Items listed in a dataset

------------------------

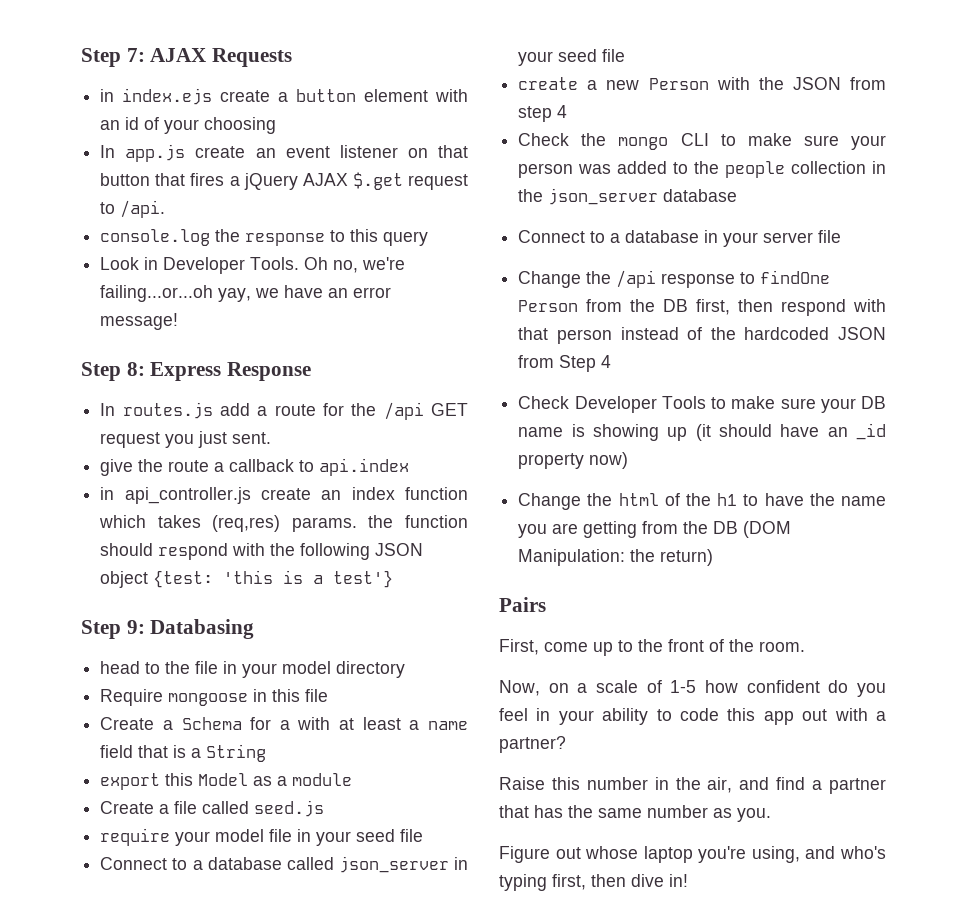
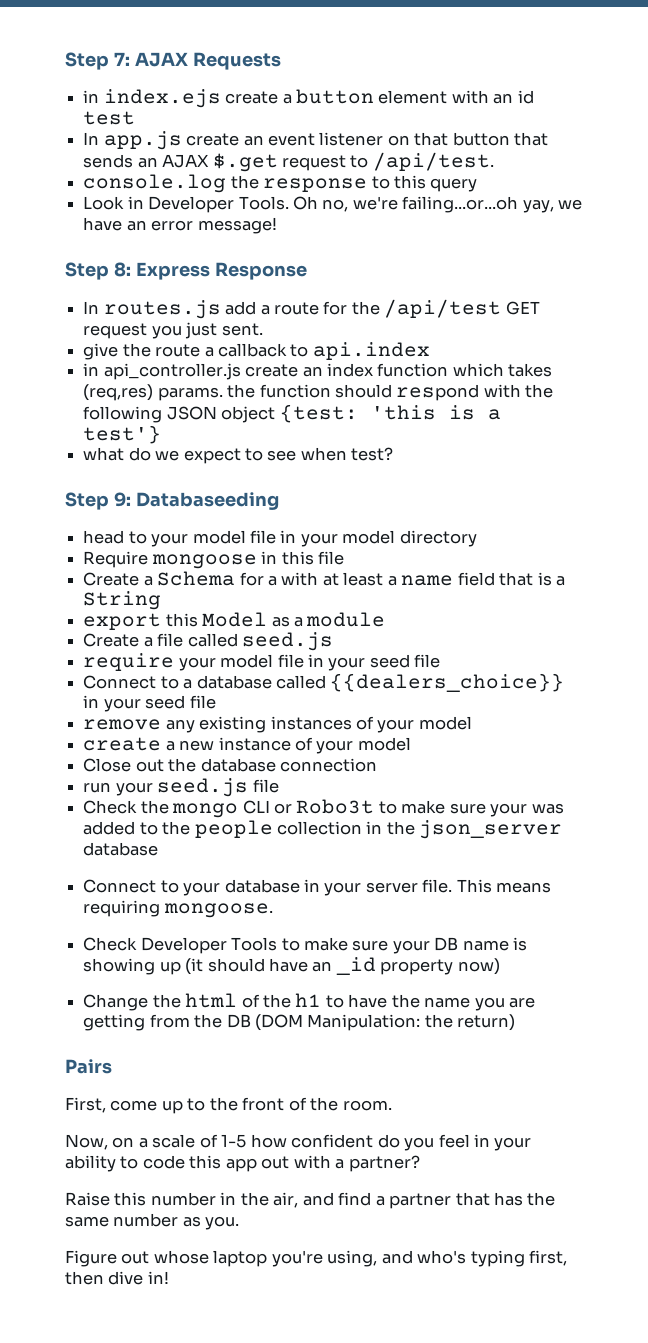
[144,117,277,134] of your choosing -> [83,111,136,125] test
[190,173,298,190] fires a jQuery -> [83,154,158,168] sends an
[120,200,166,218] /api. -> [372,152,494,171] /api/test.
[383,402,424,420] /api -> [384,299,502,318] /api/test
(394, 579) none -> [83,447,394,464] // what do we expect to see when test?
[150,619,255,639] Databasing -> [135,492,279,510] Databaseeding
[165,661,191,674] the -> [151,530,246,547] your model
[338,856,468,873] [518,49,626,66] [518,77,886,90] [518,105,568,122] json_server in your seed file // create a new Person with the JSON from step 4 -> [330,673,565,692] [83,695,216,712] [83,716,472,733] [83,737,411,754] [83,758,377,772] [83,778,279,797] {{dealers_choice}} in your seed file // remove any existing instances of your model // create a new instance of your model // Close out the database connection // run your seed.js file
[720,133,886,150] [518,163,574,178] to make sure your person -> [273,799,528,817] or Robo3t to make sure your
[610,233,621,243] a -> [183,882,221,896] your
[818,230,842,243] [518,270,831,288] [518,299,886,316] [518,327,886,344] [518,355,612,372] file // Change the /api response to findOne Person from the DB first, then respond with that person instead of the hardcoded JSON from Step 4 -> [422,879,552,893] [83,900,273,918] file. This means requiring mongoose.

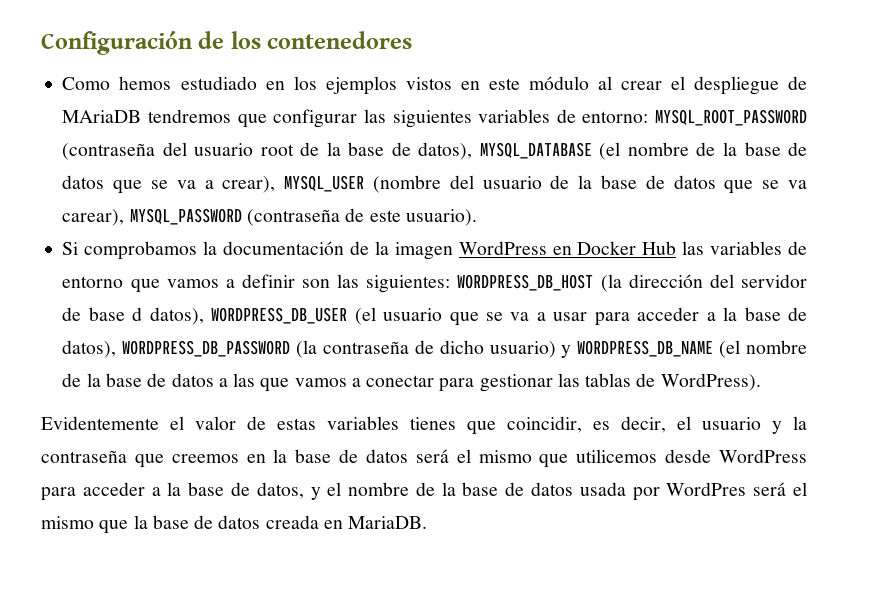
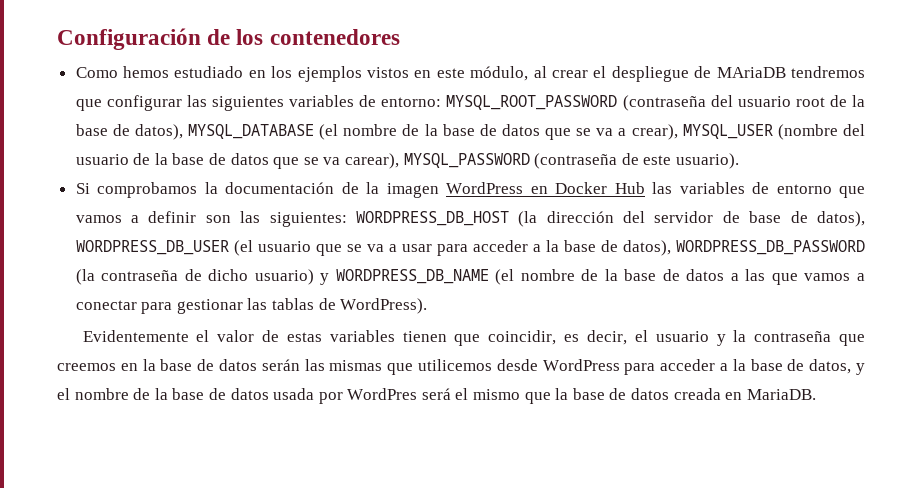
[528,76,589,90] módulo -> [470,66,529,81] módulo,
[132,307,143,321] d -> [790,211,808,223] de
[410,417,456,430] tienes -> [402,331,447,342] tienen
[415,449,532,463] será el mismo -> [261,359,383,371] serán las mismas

------------------------

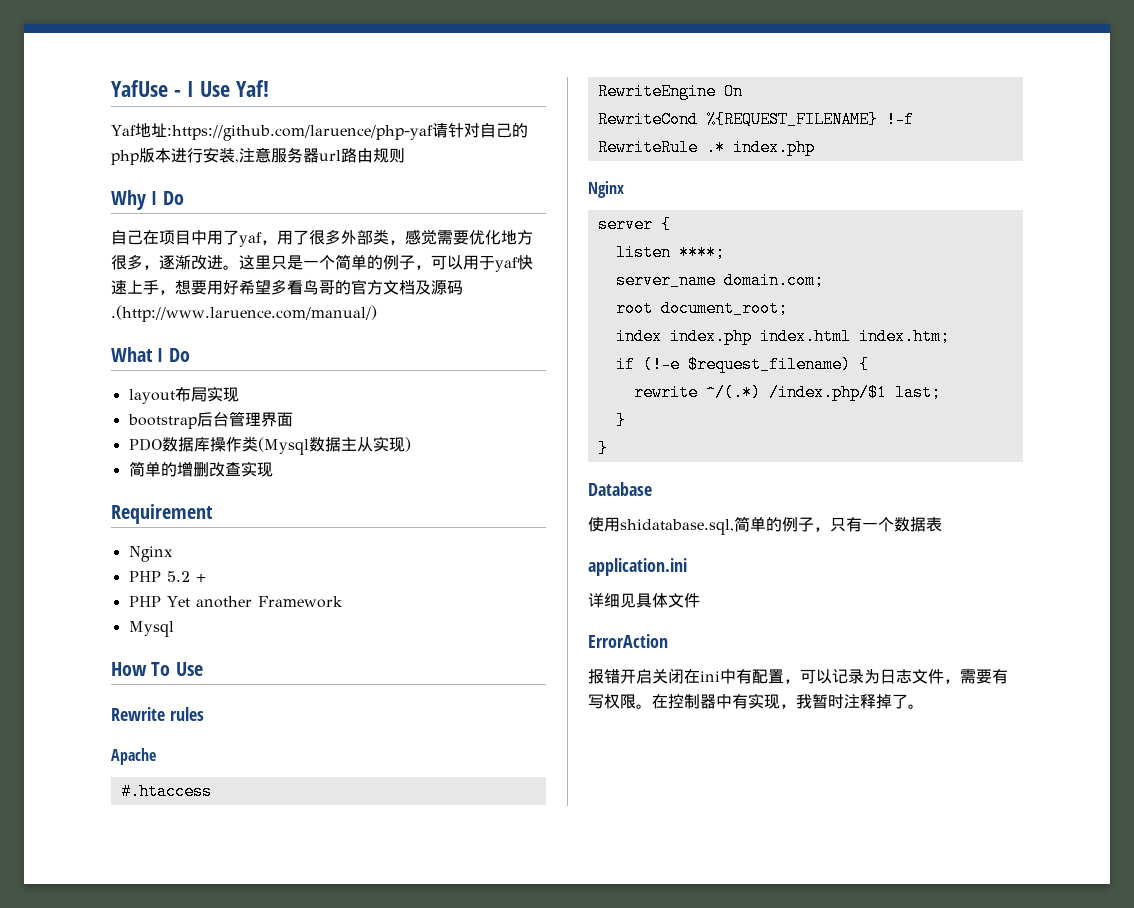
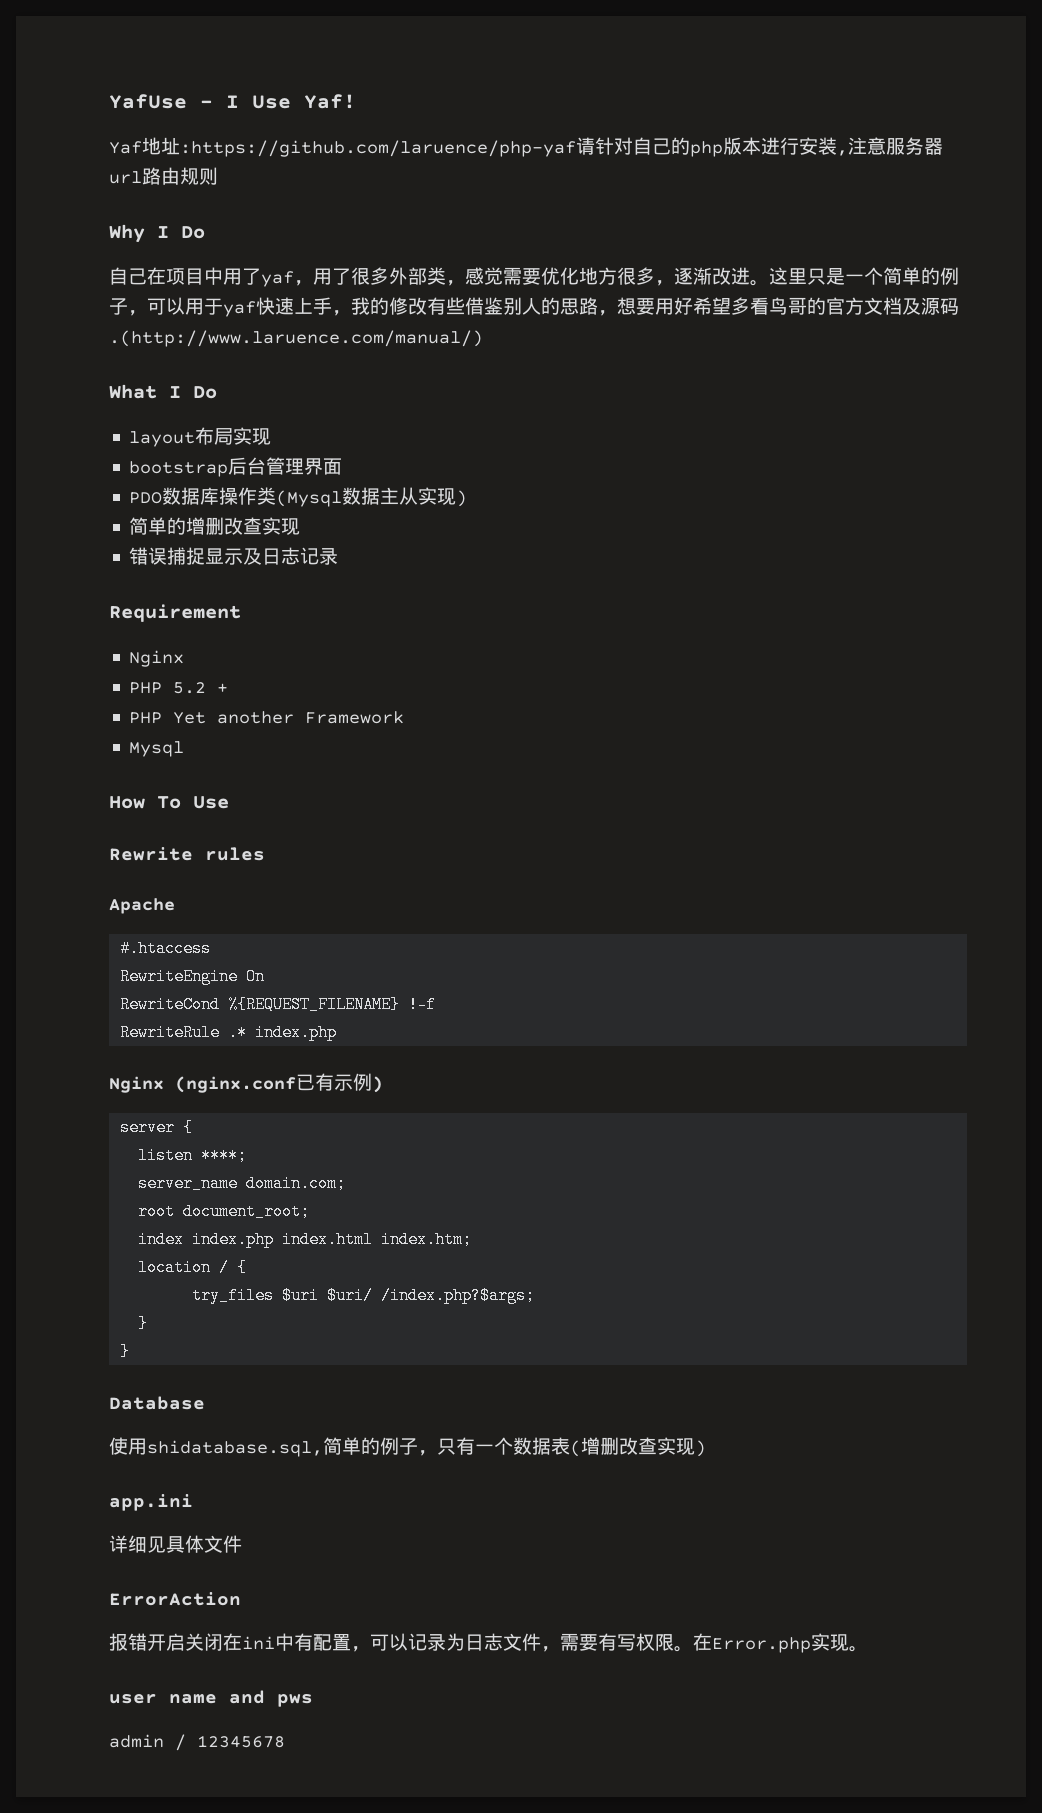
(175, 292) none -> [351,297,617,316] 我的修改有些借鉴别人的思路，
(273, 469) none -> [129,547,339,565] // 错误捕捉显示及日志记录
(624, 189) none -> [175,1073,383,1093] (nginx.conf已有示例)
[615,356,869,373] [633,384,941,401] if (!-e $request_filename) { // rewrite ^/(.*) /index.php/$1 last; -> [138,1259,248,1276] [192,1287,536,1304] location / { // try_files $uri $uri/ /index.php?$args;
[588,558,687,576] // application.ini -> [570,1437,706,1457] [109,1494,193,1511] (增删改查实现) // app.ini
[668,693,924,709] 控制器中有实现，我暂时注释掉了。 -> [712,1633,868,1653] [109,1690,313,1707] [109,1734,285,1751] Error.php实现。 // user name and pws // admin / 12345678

------------------------

Return all lines in the data that include the word "none".

(394, 579) none -> [83,447,394,464] // what do we expect to see when test?
(175, 292) none -> [351,297,617,316] 我的修改有些借鉴别人的思路，
(273, 469) none -> [129,547,339,565] // 错误捕捉显示及日志记录
(624, 189) none -> [175,1073,383,1093] (nginx.conf已有示例)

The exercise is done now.